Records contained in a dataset
++++++++++++++++++++
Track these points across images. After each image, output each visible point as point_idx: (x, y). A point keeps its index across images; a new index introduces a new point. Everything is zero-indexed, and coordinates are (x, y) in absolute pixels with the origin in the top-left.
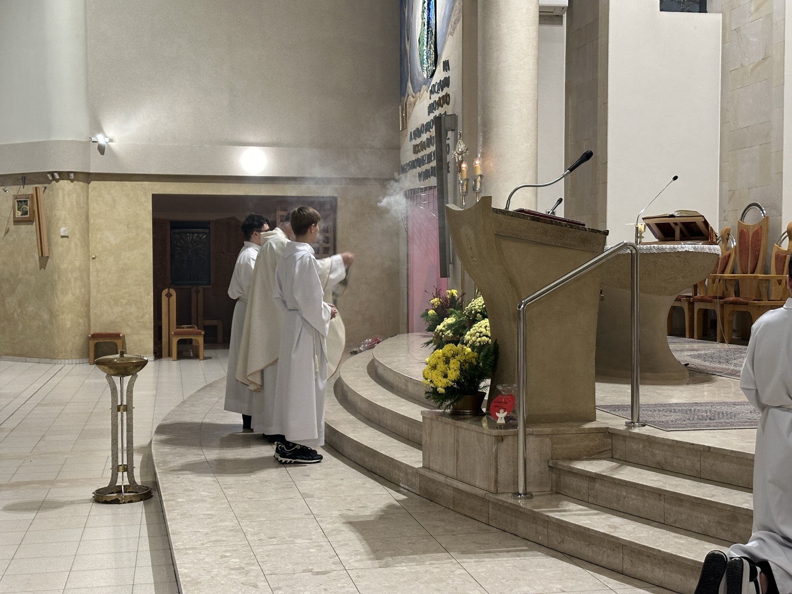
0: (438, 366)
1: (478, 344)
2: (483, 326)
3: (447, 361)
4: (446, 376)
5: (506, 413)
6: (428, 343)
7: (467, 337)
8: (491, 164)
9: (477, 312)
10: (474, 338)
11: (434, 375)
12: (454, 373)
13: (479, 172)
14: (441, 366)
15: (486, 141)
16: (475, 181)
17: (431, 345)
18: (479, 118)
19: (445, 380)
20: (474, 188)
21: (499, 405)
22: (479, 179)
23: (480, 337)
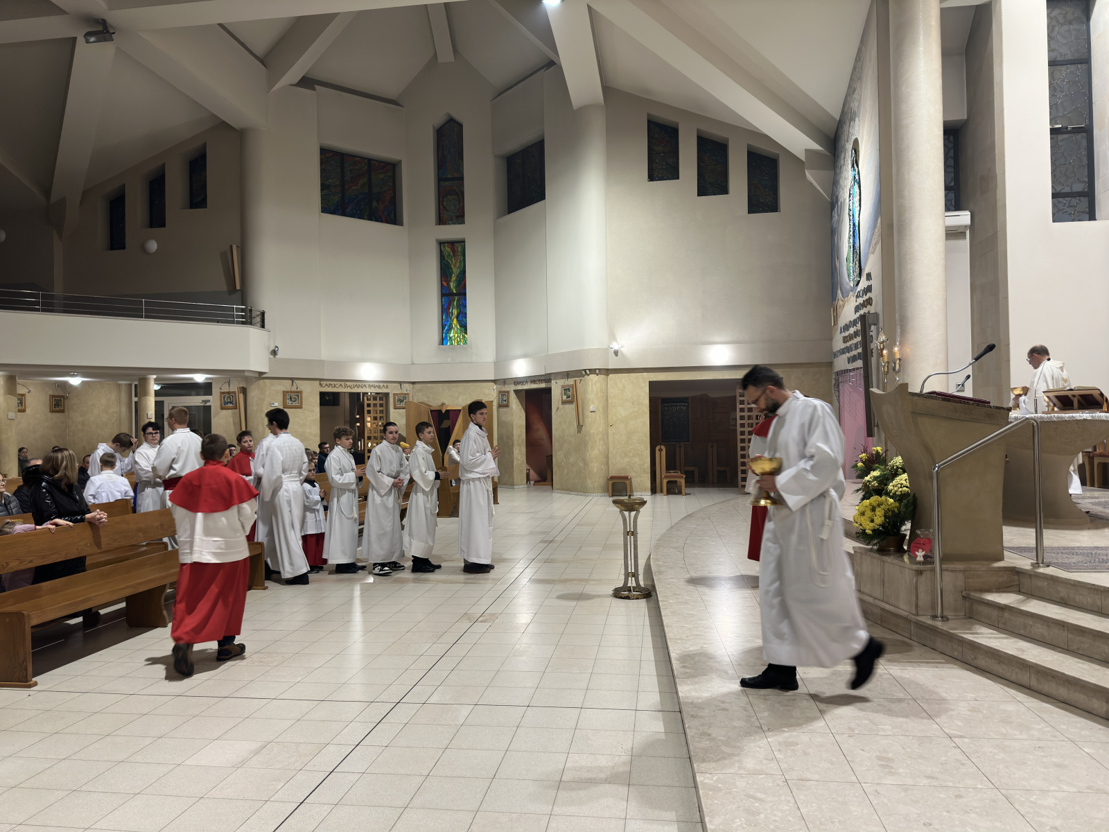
++++++++++++++++++++
** ASSIGNMENT **
Starting at the line that contains "12: (454, 373)" and ending at the final line of the data, reproduce each line exactly. Pictures stay out of the copy.

** EXERCISE RESULT **
12: (454, 373)
13: (479, 172)
14: (441, 366)
15: (486, 141)
16: (475, 181)
17: (431, 345)
18: (479, 118)
19: (445, 380)
20: (474, 188)
21: (499, 405)
22: (479, 179)
23: (480, 337)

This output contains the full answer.